Coat the sweet onions with nonstick spray. Place on a grill tray and grill for 4 minutes per side, or until nicely browned. Turn carefully with a metal spatula. Transfer to a platter.
Drain the beef and discard the marinade. Grill the beef for 2 minutes per side for medium-rare, or slightly longer for medium. Arrange the beef on top of the onions, top with chimichurri.

4 servings

1 bunch flat-leaf parsley, minced
1 carrot, minced
1 small onion, minced
1/2 red bell pepper, minced
4-8 cloves garlic, minced
1/2 cup vegetable broth
1/3 cup extra-virgin olive oil
3-5 tbsp white-wine vinegar
1 tsp dried oregano
1 tsp red-pepper flakes
1/2 tsp ground black pepper

In a large bowl, combine all ingredients, starting with just 3 tbsp of the vinegar. Whisk to mix. The sauce should be highly seasoned; add more salt and vinegar, if desired. Refrigerate for up to 3 days.

2 cups

posted in Healthy Latin Cooking, Main Dishes | 1 Comment

26th June 2007

Pepper-Beef Stir Fry

We were rushed for time tonight, so this recipe from Cooking Light’s SuperFast Suppers cookbook sounded perfect — it was on the table 20 minutes after cracking open the fridge. The sauce thickens nicely and certainly doesn’t taste “light”.

Pepper-Beef Stir-Fry
1 (5 oz) package Japanese curly noodles (chucka soba), uncooked
1/3 cup low-sodium soy sauce
1/4 cup low-salt beef broth
3 tbsp dark brown sugar
2 tsp cornstarch
cooking spray
3/4 pound top round steak, thinly sliced
1 tsp light sesame oil
2 garlic cloves, minced
1 red bell pepper, seeded and cut into thin strips
8 ounce can sliced water chestnuts, drained
3 ounces snow peas, trimmed

Cook noodles according to package directions.

Combine soy sauce and next three ingredients in a small bowl; stir well with a whisk.

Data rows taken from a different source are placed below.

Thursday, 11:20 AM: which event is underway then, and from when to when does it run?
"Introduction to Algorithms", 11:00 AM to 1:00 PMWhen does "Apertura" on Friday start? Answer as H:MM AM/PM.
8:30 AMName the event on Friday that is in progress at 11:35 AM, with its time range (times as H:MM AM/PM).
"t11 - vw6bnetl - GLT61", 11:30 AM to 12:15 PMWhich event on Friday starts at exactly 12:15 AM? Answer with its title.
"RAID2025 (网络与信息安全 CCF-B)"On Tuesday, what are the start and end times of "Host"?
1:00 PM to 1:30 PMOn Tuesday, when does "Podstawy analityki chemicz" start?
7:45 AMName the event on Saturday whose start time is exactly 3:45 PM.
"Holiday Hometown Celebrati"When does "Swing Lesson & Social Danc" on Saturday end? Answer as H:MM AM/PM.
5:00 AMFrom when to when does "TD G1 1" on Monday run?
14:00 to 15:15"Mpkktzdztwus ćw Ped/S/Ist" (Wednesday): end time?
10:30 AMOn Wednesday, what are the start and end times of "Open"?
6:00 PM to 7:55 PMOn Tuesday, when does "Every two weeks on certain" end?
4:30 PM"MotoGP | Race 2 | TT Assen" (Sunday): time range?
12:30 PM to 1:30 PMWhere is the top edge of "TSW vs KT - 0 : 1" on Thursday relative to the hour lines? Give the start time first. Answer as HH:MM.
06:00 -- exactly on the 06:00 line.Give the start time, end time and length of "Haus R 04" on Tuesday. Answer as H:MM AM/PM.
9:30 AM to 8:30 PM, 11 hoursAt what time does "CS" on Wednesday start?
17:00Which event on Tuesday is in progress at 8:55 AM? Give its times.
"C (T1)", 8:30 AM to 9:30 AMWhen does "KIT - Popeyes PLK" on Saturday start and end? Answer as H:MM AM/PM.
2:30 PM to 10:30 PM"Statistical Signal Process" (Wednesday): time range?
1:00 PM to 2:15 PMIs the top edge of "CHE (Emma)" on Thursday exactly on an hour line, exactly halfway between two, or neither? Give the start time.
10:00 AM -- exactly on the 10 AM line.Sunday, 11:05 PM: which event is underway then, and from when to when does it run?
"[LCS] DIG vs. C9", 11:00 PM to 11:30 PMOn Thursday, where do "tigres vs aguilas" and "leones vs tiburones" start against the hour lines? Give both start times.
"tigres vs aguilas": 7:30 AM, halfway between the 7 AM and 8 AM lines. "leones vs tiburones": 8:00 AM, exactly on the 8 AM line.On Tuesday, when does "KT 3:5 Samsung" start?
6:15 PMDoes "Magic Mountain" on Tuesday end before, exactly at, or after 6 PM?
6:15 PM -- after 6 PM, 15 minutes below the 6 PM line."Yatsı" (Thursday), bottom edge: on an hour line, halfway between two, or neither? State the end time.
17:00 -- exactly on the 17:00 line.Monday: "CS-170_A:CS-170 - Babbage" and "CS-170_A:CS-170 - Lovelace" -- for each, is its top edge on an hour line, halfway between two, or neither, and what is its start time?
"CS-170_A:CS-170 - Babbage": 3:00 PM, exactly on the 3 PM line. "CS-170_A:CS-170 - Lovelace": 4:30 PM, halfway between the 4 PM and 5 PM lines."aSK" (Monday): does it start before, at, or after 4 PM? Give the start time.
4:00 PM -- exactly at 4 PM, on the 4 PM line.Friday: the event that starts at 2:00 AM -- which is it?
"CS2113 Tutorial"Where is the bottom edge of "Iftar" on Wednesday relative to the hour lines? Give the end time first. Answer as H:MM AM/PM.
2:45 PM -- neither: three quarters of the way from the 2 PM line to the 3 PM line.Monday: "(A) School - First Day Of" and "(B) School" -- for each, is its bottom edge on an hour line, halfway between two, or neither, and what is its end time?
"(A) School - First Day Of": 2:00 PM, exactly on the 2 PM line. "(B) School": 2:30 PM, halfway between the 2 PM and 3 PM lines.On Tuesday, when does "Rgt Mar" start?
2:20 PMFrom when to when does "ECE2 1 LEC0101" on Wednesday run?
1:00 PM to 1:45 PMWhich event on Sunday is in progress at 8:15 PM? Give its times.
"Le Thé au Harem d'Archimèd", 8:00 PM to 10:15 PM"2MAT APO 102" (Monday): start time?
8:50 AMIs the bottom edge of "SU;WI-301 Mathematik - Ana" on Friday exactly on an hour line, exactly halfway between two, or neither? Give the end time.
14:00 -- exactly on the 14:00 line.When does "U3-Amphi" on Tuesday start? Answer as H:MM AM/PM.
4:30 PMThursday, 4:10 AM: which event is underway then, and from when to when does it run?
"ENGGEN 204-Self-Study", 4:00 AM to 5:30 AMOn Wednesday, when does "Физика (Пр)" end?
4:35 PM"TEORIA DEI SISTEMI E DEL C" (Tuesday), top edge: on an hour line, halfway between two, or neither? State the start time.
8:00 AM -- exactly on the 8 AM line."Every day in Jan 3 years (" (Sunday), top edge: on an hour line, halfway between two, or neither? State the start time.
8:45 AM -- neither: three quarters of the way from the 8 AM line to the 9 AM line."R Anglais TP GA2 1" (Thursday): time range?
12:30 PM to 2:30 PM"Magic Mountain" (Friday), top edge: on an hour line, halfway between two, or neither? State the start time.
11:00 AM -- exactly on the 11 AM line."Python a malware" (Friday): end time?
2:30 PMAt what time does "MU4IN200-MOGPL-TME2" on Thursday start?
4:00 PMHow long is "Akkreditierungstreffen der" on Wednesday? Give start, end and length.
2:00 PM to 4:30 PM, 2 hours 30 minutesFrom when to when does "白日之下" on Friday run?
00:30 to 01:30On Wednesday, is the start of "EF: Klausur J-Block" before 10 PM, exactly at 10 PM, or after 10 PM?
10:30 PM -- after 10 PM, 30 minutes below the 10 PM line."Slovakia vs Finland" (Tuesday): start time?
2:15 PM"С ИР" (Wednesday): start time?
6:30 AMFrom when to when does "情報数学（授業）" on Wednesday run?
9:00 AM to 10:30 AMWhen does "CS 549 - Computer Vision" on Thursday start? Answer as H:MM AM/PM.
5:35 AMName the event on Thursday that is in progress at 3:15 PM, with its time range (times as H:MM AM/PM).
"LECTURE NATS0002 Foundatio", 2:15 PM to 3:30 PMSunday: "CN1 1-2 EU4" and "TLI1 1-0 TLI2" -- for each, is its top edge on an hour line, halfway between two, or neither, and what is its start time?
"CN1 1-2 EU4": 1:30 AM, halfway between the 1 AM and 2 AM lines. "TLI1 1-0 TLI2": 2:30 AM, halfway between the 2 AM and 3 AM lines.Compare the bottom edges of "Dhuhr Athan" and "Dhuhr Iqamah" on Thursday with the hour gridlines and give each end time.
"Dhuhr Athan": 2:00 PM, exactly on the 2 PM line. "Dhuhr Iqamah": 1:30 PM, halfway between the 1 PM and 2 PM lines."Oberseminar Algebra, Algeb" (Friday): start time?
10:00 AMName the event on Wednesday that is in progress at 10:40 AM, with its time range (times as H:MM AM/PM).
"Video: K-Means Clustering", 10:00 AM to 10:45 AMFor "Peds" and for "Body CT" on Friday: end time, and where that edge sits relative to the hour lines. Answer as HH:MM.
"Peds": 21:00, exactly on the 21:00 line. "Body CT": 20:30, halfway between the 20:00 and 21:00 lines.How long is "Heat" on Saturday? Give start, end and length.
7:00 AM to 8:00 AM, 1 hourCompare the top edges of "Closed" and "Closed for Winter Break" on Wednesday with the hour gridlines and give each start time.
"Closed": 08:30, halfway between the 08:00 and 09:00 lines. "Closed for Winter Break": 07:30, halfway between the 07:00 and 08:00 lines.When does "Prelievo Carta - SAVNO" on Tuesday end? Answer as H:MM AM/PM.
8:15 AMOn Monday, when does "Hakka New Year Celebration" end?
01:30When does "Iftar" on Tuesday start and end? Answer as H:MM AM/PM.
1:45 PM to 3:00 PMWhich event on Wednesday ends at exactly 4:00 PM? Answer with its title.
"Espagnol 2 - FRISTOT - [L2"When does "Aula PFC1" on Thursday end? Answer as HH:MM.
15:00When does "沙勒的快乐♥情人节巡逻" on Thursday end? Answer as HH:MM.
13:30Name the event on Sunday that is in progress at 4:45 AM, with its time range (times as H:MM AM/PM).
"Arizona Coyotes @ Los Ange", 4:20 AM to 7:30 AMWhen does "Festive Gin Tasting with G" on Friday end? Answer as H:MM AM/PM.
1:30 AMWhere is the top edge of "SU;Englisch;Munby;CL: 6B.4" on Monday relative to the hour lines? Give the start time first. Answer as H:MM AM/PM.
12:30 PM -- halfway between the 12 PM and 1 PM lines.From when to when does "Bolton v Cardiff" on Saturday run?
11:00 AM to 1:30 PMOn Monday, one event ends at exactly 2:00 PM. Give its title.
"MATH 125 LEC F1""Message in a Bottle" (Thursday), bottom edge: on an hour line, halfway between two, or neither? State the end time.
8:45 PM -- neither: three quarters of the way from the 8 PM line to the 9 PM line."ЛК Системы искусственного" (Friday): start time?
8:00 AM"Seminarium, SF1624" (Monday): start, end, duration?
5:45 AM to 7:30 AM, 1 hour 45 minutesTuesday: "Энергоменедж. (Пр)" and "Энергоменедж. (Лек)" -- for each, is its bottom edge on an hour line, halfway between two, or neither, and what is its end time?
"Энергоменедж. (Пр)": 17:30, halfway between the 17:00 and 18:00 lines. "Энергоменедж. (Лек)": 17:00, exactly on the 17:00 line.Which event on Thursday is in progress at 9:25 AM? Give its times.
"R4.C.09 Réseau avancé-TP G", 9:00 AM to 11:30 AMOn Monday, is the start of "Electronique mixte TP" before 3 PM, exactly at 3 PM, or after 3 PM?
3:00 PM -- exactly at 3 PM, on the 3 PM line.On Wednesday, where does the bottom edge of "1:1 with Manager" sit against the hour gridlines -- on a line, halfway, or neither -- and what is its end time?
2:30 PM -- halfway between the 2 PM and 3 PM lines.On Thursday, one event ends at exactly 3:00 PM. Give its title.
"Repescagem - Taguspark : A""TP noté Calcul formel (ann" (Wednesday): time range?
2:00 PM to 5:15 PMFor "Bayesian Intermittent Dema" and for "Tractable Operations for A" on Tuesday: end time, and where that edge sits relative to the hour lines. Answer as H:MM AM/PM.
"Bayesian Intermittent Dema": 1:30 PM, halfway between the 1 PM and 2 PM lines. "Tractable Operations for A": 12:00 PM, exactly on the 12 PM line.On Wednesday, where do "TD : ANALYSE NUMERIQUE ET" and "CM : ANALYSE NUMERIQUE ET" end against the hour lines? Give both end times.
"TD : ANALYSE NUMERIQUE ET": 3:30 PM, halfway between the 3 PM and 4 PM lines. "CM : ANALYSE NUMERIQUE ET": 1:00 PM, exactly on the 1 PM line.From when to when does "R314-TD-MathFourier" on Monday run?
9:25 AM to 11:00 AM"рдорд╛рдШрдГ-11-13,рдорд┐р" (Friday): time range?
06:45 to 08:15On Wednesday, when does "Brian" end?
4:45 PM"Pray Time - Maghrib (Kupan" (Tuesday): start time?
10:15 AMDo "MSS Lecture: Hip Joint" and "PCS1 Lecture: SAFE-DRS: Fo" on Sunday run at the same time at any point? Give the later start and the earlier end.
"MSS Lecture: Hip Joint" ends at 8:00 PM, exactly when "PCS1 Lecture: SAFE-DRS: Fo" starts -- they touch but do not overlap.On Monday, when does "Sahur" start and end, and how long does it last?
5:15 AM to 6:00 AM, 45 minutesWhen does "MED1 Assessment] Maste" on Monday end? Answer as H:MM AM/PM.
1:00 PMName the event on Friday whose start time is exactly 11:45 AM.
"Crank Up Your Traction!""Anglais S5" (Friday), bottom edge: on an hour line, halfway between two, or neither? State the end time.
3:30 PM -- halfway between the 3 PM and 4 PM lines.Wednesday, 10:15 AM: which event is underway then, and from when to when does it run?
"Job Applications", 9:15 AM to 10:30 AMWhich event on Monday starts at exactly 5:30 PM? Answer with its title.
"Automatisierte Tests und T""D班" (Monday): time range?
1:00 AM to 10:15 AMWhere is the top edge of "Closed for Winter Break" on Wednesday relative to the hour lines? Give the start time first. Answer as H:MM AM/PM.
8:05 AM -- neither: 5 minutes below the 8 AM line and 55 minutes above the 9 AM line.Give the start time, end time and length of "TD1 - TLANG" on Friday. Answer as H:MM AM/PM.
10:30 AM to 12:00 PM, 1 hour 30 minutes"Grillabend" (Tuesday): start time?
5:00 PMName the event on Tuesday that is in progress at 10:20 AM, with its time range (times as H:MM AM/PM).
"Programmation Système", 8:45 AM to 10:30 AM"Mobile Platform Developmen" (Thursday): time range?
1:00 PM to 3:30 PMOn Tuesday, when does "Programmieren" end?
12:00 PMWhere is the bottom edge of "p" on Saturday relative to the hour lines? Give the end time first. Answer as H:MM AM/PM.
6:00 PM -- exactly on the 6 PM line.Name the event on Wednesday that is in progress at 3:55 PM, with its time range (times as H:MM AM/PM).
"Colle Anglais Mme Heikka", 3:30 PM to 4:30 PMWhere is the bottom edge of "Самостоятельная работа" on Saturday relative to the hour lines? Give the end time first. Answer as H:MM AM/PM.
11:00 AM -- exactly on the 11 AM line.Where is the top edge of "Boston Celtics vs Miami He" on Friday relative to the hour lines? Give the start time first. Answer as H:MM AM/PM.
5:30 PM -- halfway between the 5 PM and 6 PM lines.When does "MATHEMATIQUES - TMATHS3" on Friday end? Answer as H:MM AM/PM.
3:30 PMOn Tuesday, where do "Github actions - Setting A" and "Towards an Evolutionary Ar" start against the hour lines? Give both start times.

Place non-stick skillet coated with cooking spray over medium-high heat until hot. add beef. Stir-fry for 4 minutes or until browned. Remove beef from pan; set aside and keep warm. Coat pan with oil. Add garlic and bell pepper; stir-fry 2 minutes. Add snow peas and water chestnuts; stir-fry 1 minute. Return beef, juices, and soy sauce mixture to pan and cook 30 seconds, or until slightly thickened. Serve over noodles.

Serves 4.

posted in Asian, Cooking Light, Main Dishes | 1 Comment

29th May 2007

Surin’s Thai Beef Salad

Jenn sent us this recipe for Spicy Thai Beef Salad, the way it’s made at Surin of Thailand in Atlanta. We liked this version better than the one we made a few weeks ago — it was a lot easier, and the meat cooked a lot faster on the grill since it was already sliced. As listed below, I’d call the salad “medium” on the spicy scale, I added extra chili paste to mine to enable sweat-head.

Surin’s Spicy Beef Salad
2 servings

Juice of 1 lime
1 tsp fish sauce
1 tbsp red chili paste
1 lb flank steak
1 small cucumber, peeled, quartered lengthwise, seeded and julienned
1/4 red onion, thinly sliced
1/2 tomato, sliced
2 tbsp chopped fresh cilantro
2 tbsp chopped green onion
romaine lettuce, in bite sized pieces

Preheat a grill to medium heat. In a nonreactive bowl, combine the lime juice, fish sauce and chili paste; set aside. Slice the beef into thin strips, then grill to medium. Add to the bowl with the chili paste mixture and toss to coat. Arrange the cucumber, onion, tomato, cilantro and green onion in a bowl. Add the steak and lightly toss. Put a handful of romaine lettuce on each plate and top with the steak and cucumber mixture.